Prove that if $F$ is any finite subset of $\mathbb{R}$, then $\mathbb{R}-F$ is an open set.
I know this must be true because by removing the elements in $\mathbb{R}$ that are also in $F$ we are essentially creating a finite set of unions of open intervals which would be open. My question is how exactly would I formalize such a proof?
If $F$ if finite, then it is discrete and bounded. Then $F$ must be a finite union of points in $\mathbb{R}$. Call these points $P_1, \dots , P_n$. Then $\mathbb{R} \setminus F$ is just the finite intersection of all $\mathbb{R}\setminus\{P_i\}$ for all $i$. So it suffices to simply show that the real line punctured at a single point $P_i$ is open. Taking any arbitrary point in $\mathbb{R}\setminus\{P_i\}$ there exists an open ball of positive radius around this point that does not include $P_i$. This proves our claim.

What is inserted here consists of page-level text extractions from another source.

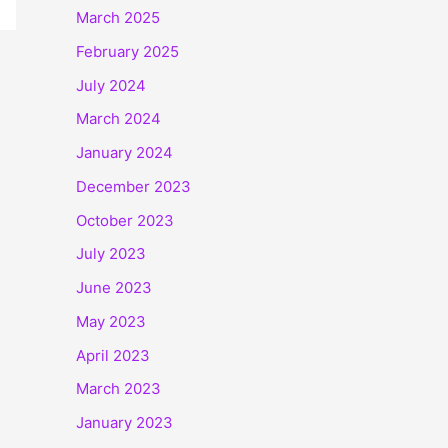
March 2025
February 2025
July 2024
March 2024
January 2024
December 2023
October 2023
July 2023
June 2023
May 2023
April 2023
March 2023
January 2023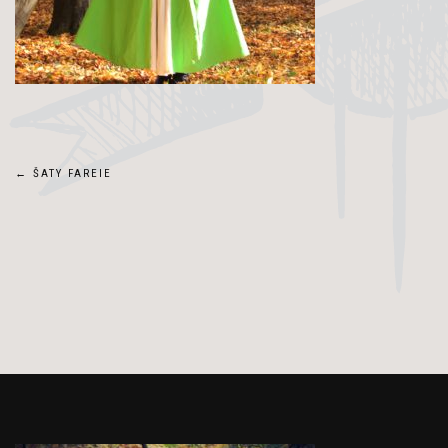
Navigace
←
ŠATY FAREIE
pro
příspěvek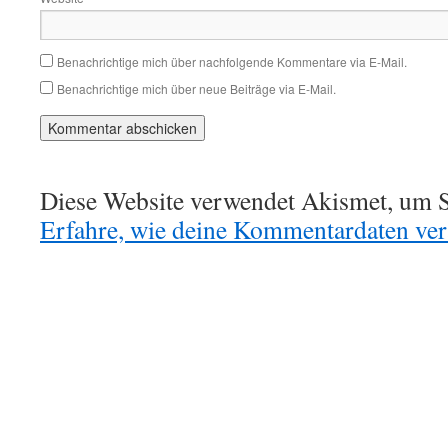
Benachrichtige mich über nachfolgende Kommentare via E-Mail.
Benachrichtige mich über neue Beiträge via E-Mail.
Diese Website verwendet Akismet, um S
Erfahre, wie deine Kommentardaten vera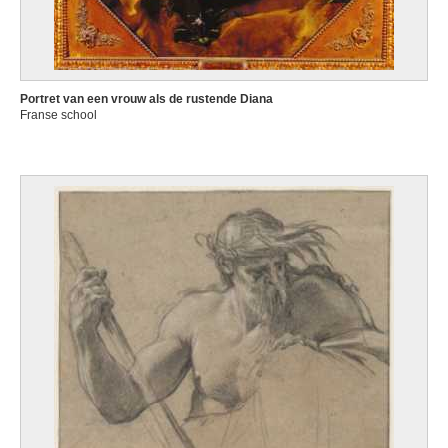
Portret van een vrouw als de rustende Diana
Franse school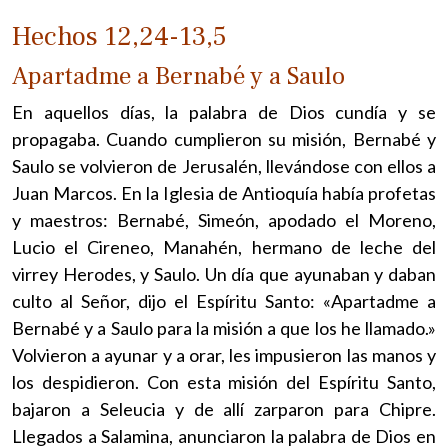
Hechos 12,24-13,5
Apartadme a Bernabé y a Saulo
En aquellos días, la palabra de Dios cundía y se
propagaba. Cuando cumplieron su misión, Bernabé y
Saulo se volvieron de Jerusalén, llevándose con ellos a
Juan Marcos. En la Iglesia de Antioquía había profetas
y maestros: Bernabé, Simeón, apodado el Moreno,
Lucio el Cireneo, Manahén, hermano de leche del
virrey Herodes, y Saulo. Un día que ayunaban y daban
culto al Señor, dijo el Espíritu Santo: «Apartadme a
Bernabé y a Saulo para la misión a que los he llamado.»
Volvieron a ayunar y a orar, les impusieron las manos y
los despidieron. Con esta misión del Espíritu Santo,
bajaron a Seleucia y de allí zarparon para Chipre.
Llegados a Salamina, anunciaron la palabra de Dios en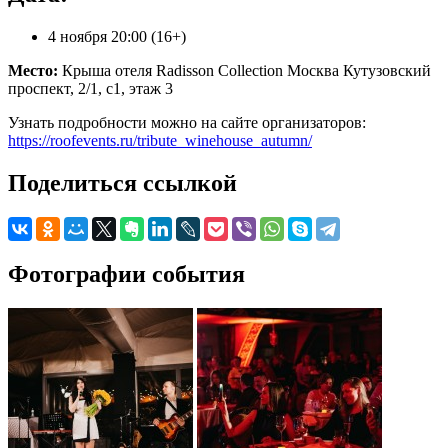
4 ноября 20:00 (16+)
Место:
Крыша отеля Radisson Collection Москва Кутузовский
проспект, 2/1, с1, этаж 3
Узнать подробности можно на сайте организаторов:
https://roofevents.ru/tribute_winehouse_autumn/
Поделиться ссылкой
Фотографии события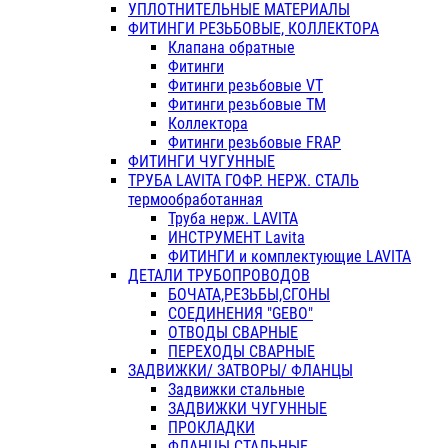
УПЛОТНИТЕЛЬНЫЕ МАТЕРИАЛЫ
ФИТИНГИ РЕЗЬБОВЫЕ, КОЛЛЕКТОРА
Клапана обратные
Фитинги
Фитинги резьбовые VT
Фитинги резьбовые ТМ
Коллектора
Фитинги резьбовые FRAP
ФИТИНГИ ЧУГУННЫЕ
ТРУБА LAVITA ГОФР. НЕРЖ. СТАЛЬ
термообработанная
Труба нерж. LAVITA
ИНСТРУМЕНТ Lavita
ФИТИНГИ и комплектующие LAVITA
ДЕТАЛИ ТРУБОПРОВОДОВ
БОЧАТА,РЕЗЬБЫ,СГОНЫ
СОЕДИНЕНИЯ "GEBO"
ОТВОДЫ СВАРНЫЕ
ПЕРЕХОДЫ СВАРНЫЕ
ЗАДВИЖКИ/ ЗАТВОРЫ/ ФЛАНЦЫ
Задвижки стальные
ЗАДВИЖКИ ЧУГУННЫЕ
ПРОКЛАДКИ
ФЛАНЦЫ СТАЛЬНЫЕ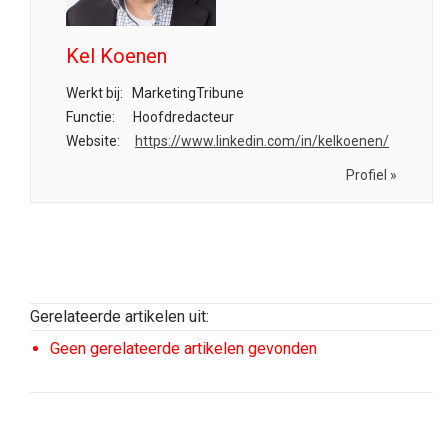
Kel Koenen
Werkt bij:
MarketingTribune
Functie:
Hoofdredacteur
Website:
https://www.linkedin.com/in/kelkoenen/
Profiel »
Gerelateerde artikelen uit:
Geen gerelateerde artikelen gevonden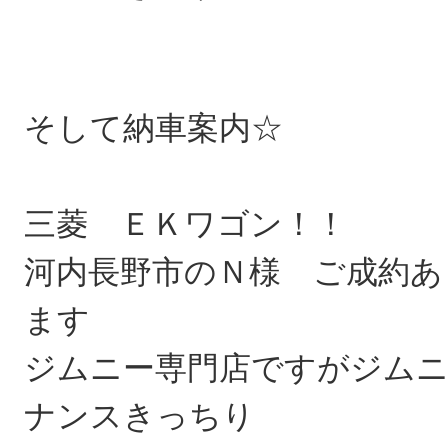
そして納車案内☆
三菱 ＥＫワゴン！！
河内長野市のＮ様 ご成約あ
ます
ジムニー専門店ですがジム
ナンスきっちり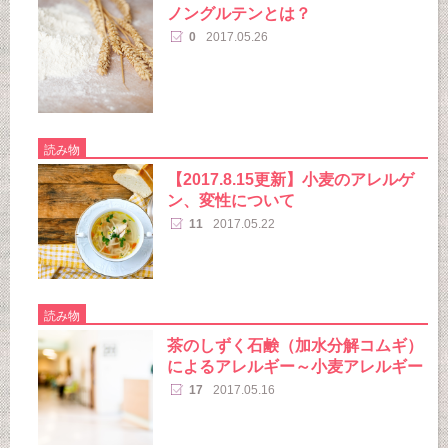
ノングルテンとは？
0
2017.05.26
読み物
【2017.8.15更新】小麦のアレルゲ
ン、変性について
11
2017.05.22
読み物
茶のしずく石鹸（加水分解コムギ）
によるアレルギー～小麦アレルギー
17
2017.05.16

To start with, suppose $F = \left\lbrace x_1, x_2, \cdots, x_n \right\rbrace \subseteq \mathbb{R}$ be your finite set. Now, for any $x \in \mathbb{R} \setminus F$, let $r_i = \left| x - x_i \right|$. Since $x \notin F$, $r_i > 0$ for each such $i$.
Now, since we have only finitely many such $r_i$, we can take $r = \min\limits_{1 \leq i \leq n} \left\lbrace r_i \right\rbrace$ and then construct the open interval around $x$ as $\left( x - \dfrac{r}{2}, x + \dfrac{r}{2} \right)$. Clearly, none of the elements of the set $F$ can be in this open ball otherwise the element inside of this interval will have a distance less than $r_i$ which will contradict the very definition of $r_i$.
Therefore, for every element in $\mathbb{R} \setminus F$, we get an interval around this element which is completely contained in $\mathbb{R} \setminus F$. Hence, $\mathbb{R} \setminus F$ must be open.
Let $F=\{x_1,\dots,x_n\}$ and let $G_i=\mathbb{R}\setminus \{x_i\}$ Then $G_i$ is open and $$\mathbb{R}\setminus F=\bigcap_{i=}G_i$$ is a finite intersection of open sets.
$F=$ {$ x_1,x_2,....x_n$ }, $x_i \in \mathbb{R}$.
$F=\bigcup_{i=1}${ $x_i $}.
{$ x_i $}, $i=1,2,.. n$ are singletons, closed in $\mathbb{R}$ (Why?).
The finite union of closed sets is closed .
$F$ is closed, hence $\mathbb{R}$ \ $F$ is open.